Stereoviews (also known as stereographs or stereoscopic cards) are among the first form of 3D photography. The pictures are taken with a special stereoscopic camera, which has two lenses, simulating the views received by the left and right eye. Two nearly identical pictures are then developed and printed, and are mounted next to each other, usually on a piece of card stock (although occasionally glass). When looked at through a stereoscope, the image can then be seen in 3D.

An early stereoview
Source: Wikimedia Commons
A brief history of stereoviews

The first stereoscopic viewer (stereoscope) was patented in 1838 by Sir Charles Wheatstone. His device used mirrors to create and project a 3-dimensional image to the person looking into the device. It was rather bulky and ungainly, however, and could only be used to view drawings. In 1844, the art of taking stereoscopic photographs was first demonstrated in Germany, and David Brewster, in Scotland, created the first of the modern stereoscopic viewers.

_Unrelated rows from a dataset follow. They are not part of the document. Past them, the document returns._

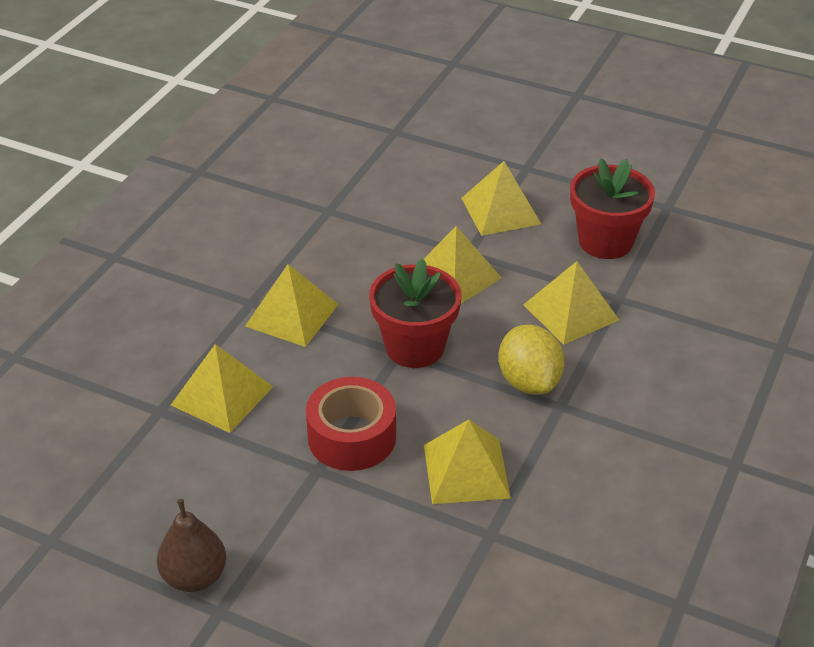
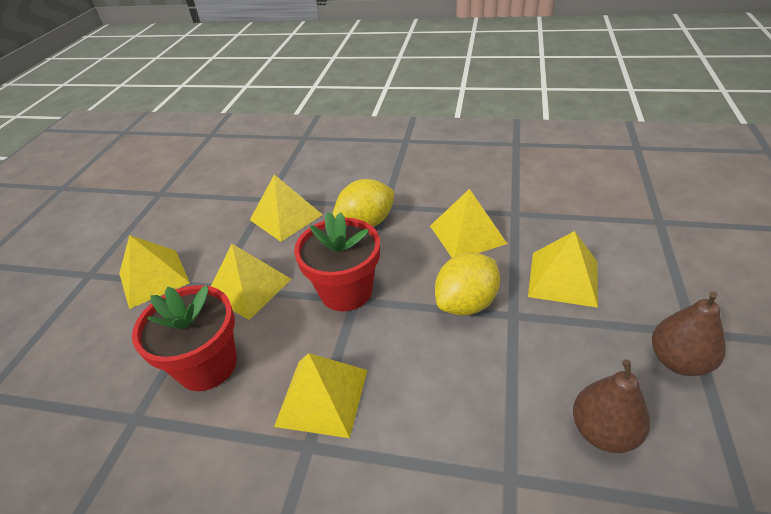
camera: 100 degrees left, 0 degrees up
(161, 484) = (603, 431): none -> brown pear
(222, 395) = (461, 421): yellow pyramid -> yellow pyramid (563, 278)
(352, 437) = (466, 303): red tape -> yellow lemon
(605, 241) = (201, 214): red flower pot -> red flower pot (207, 365)

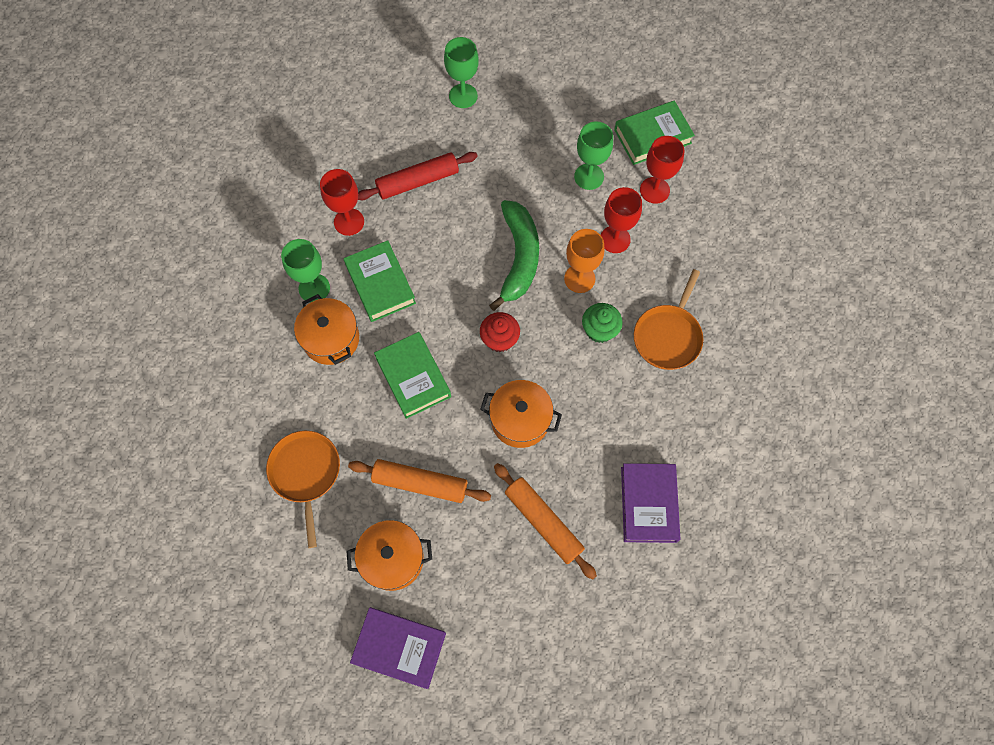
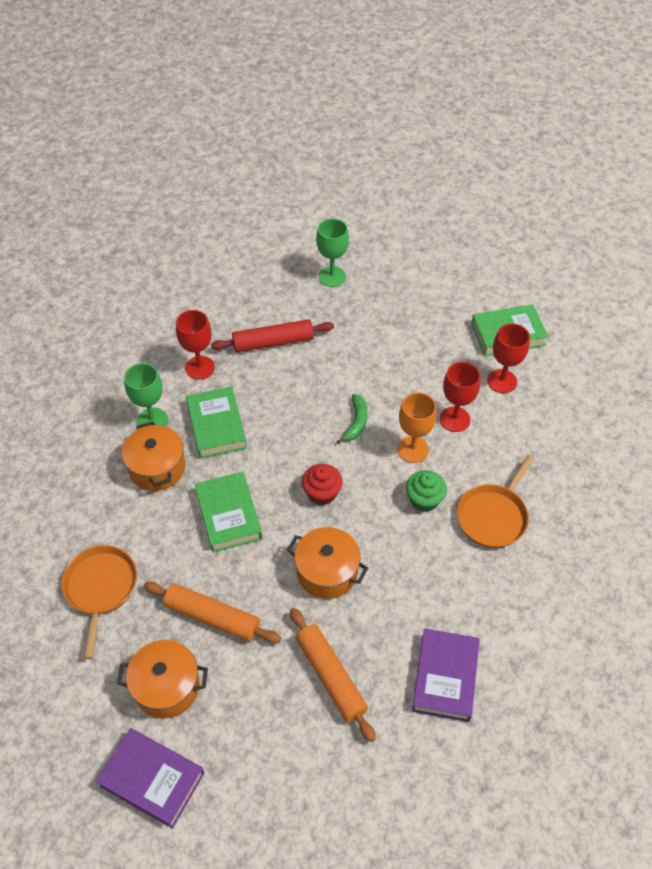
camera: 10 degrees right, 15 degrees down
(519, 258) = (356, 422): green banana -> green banana, size x0.52
(589, 176) = (439, 360): green goblet -> none

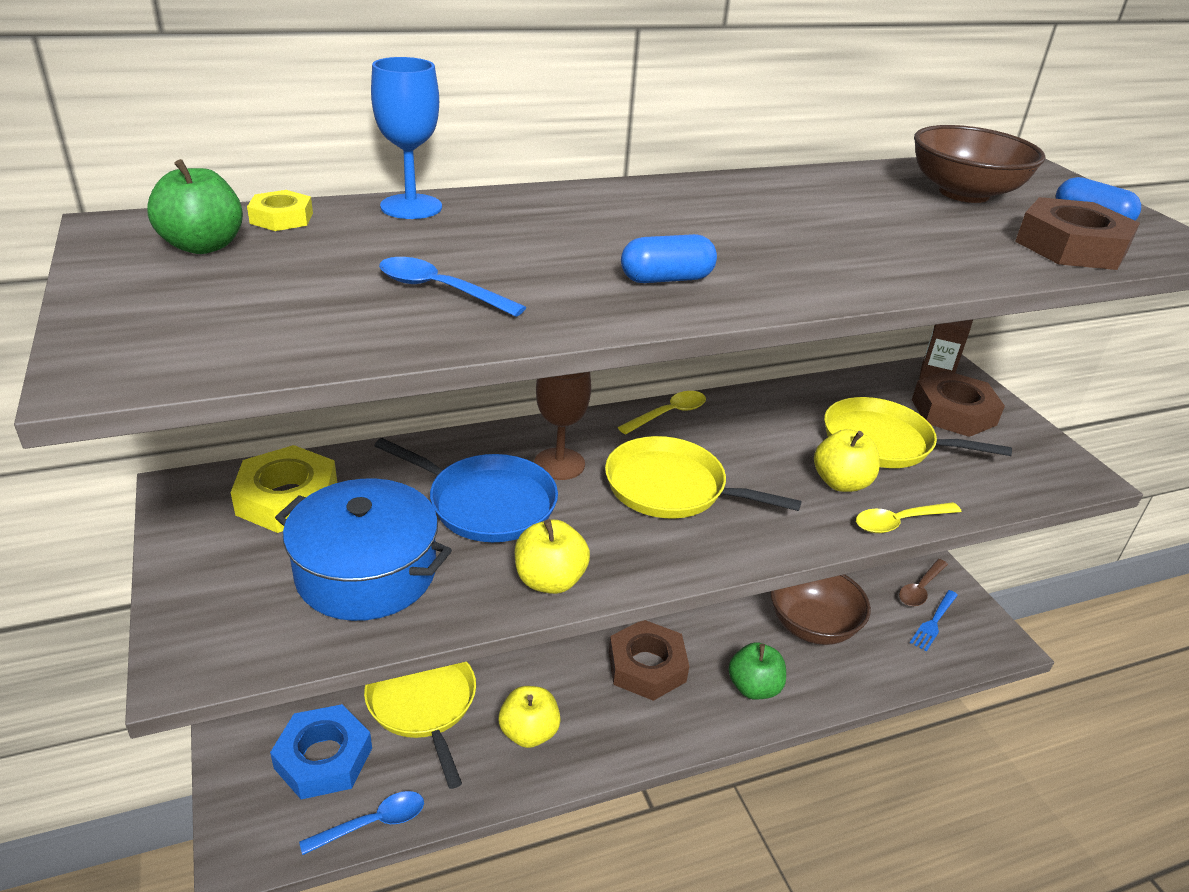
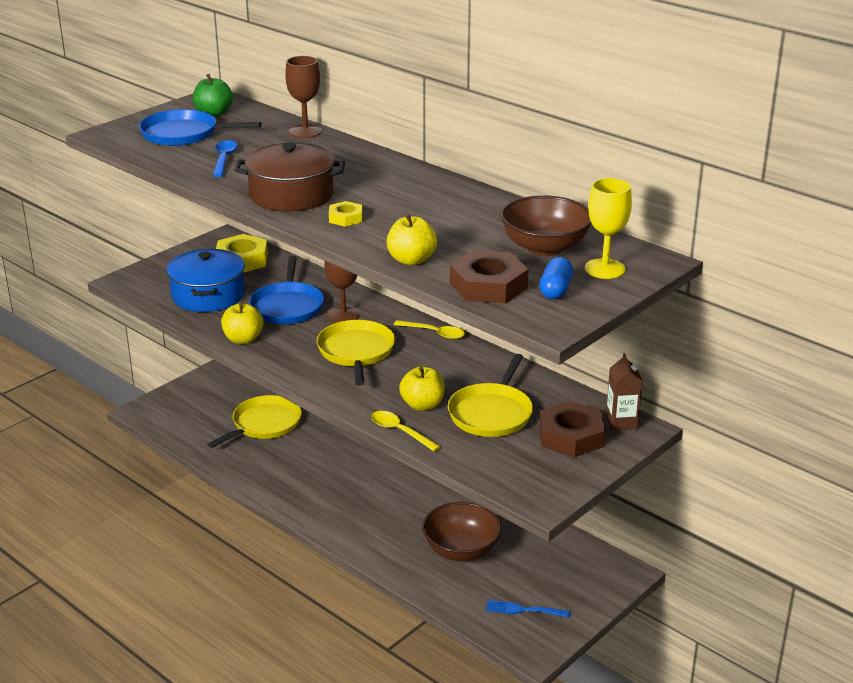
camera: 65 degrees right, 5 degrees down
(258, 294) = (183, 134): none -> blue pan
(281, 218) = (258, 115): yellow nut -> yellow nut (345, 218)
(323, 758) = (206, 409): blue nut -> none
(373, 823) = (180, 438): blue spoon -> none
(411, 207) = (305, 131): blue goblet -> brown goblet
(529, 732) = (272, 465): yellow apple -> yellow apple (411, 260)
(647, 666) = (358, 490): brown nut -> none
(666, 279) = (291, 195): blue capsule -> brown pot
(753, 687) = (377, 537): green apple -> none
(883, 442) = (491, 413): yellow pan -> yellow pan turned 150 degrees counterclockwise
(920, 589) = (558, 597): brown spoon -> none
(1036, 186) = (605, 269): none -> yellow goblet

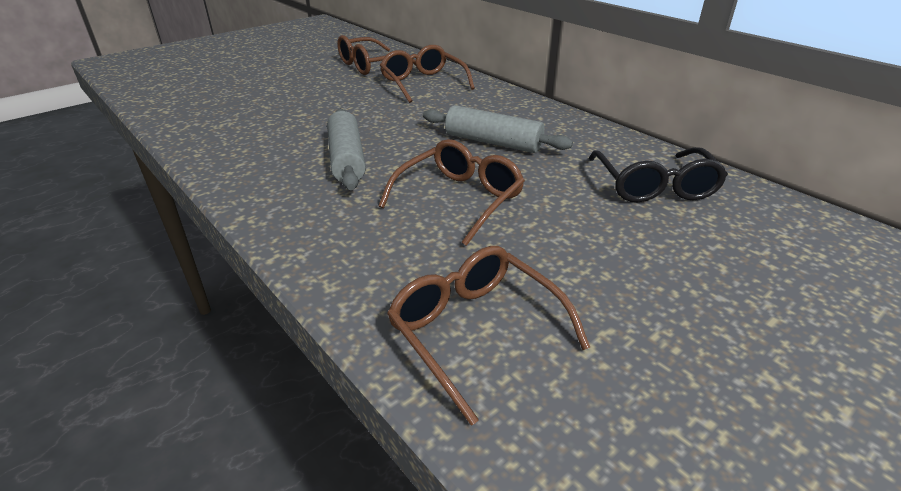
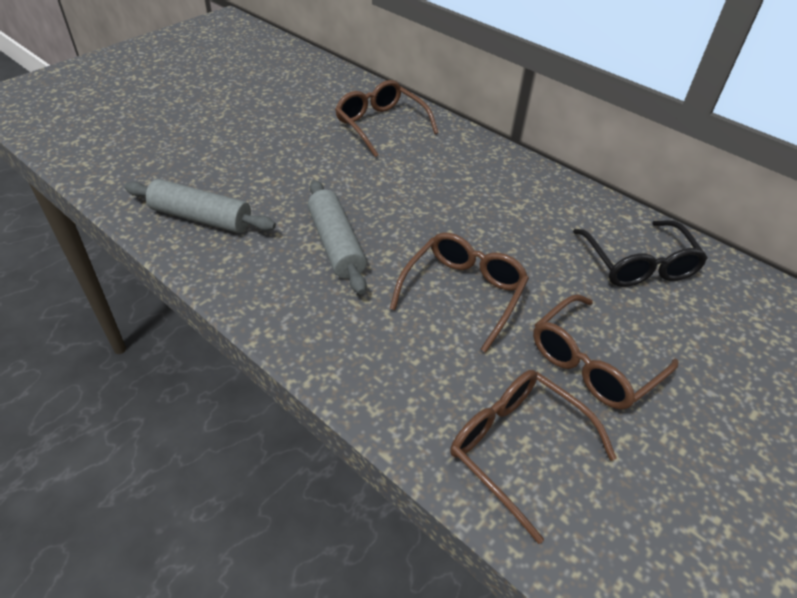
camera: 10 degrees left, 10 degrees up
(370, 66) = (314, 98): brown glasses -> brown glasses (592, 364)
(493, 142) = (476, 212): grey rolling pin -> grey rolling pin (201, 218)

In 1851, Queen Victoria viewed and praised the stereoscopic views presented at the Great Exhibition. Suddenly, they were a must-have item in Europe, and companies such as the London Stereoscopic Company developed methods for mass-production of images. It took a few more years for the views to catch on in the United States, but they eventually did. Shortly thereafter, Doctor Oliver Wendall Holmes developed the Holmes Stereopticon, a hand viewer, which is still produced in limited numbers today.

Stereoviews were regularly produced until the 1940s, when they were, for the most part, supplanted by film.